Best Pinotage In The World

Alistair, Chris and Nick went off to the London International Wine and Spirits Awards dinner Wednesday night at Guildhall, in the City of London, to pick up our Best Pinotage Trophy.

Here is a short vid of Al getting ready in the office for the dinner.

Nick received the trophy and it is now sitting in my office.


As you’ll see, Al was a little under whelmed with the prospect of going to the dinner and the Trophy itself.

It is interesting that while Al is a bit disdainful of the Trophy, Graham has said that it was the best thing that has ever happened to us in the South African market. He has done tons of new business and our 2005 Pinotage is now a hot commodity in the local market.

From my position, it’s all good. However, there is one thing that I find really disturbing about the Trophy. If you take a look at the engraving on the trophy, it reads: “KWV International Trophy for Pinotage”.

As far as I know, KWV had nothing to do with this Trophy. They certainly had nothing to do with the making of the wine and the judging was done by an independent panel. So, why is their name engraved across our Trophy?
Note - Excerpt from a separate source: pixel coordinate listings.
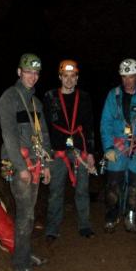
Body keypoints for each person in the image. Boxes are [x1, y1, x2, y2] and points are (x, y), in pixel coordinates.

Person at [0, 53, 51, 271]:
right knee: (25, 214)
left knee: (29, 215)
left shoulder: (35, 102)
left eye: (36, 73)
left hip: (36, 164)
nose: (32, 77)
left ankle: (25, 254)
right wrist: (21, 168)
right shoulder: (9, 98)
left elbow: (44, 135)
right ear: (19, 72)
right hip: (20, 165)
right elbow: (9, 136)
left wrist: (46, 164)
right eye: (28, 72)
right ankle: (20, 266)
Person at [100, 58, 136, 232]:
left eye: (131, 76)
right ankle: (112, 214)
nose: (127, 81)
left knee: (133, 185)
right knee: (114, 185)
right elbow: (106, 122)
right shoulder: (113, 95)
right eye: (124, 77)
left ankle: (130, 215)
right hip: (118, 145)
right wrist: (108, 147)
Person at [43, 59, 96, 240]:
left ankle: (84, 225)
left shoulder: (85, 98)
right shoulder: (50, 97)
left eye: (72, 76)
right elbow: (46, 127)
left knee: (82, 189)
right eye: (65, 76)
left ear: (77, 78)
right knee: (56, 190)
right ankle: (52, 228)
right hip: (57, 150)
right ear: (60, 77)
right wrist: (46, 152)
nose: (69, 80)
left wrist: (90, 153)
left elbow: (89, 127)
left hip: (79, 150)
It appears that it is some sort of sponsorship. The organizers list all of the sponsorships are here. So, it seems that for a bit of cash, you can have the appearance of having produced some trophy winning wine, or get the implied status of having granted a competitor a trophy for their wine. Either way, it’s a bit of sleight of hand that I think undermines the gravitas that the organizers try very hard to foster.

The conflict is obvious. Many awards organizations are for profit businesses. They need to earn a profit. Entries for this IWSC award cost, if memory serves, about $200 per wine. Thousands of wines are submitted.Tickets for the awards dinner are nearly $300 each, around 700 people attend. You get the idea. The sponsorships must generate some cash and then if you want to put the medal on your bottle, it costs for the stickers, etc.

I prefer the old California County Fair system. Respected members of their respective fields get together and judge the best bred pigs, goats, cattle, roosters; most delectable apple pies, cookies, ribs, etc. Wines include homemade wines and commercial wines. Commercial wines cost $44.00 to enter. If you have a great homemade beer, there is a judging for that, too. A gold medal from one of the California fairs carries a lot of weight.

People get together, have a good time and enjoy the harvest bounty. No pretense. Just Fun.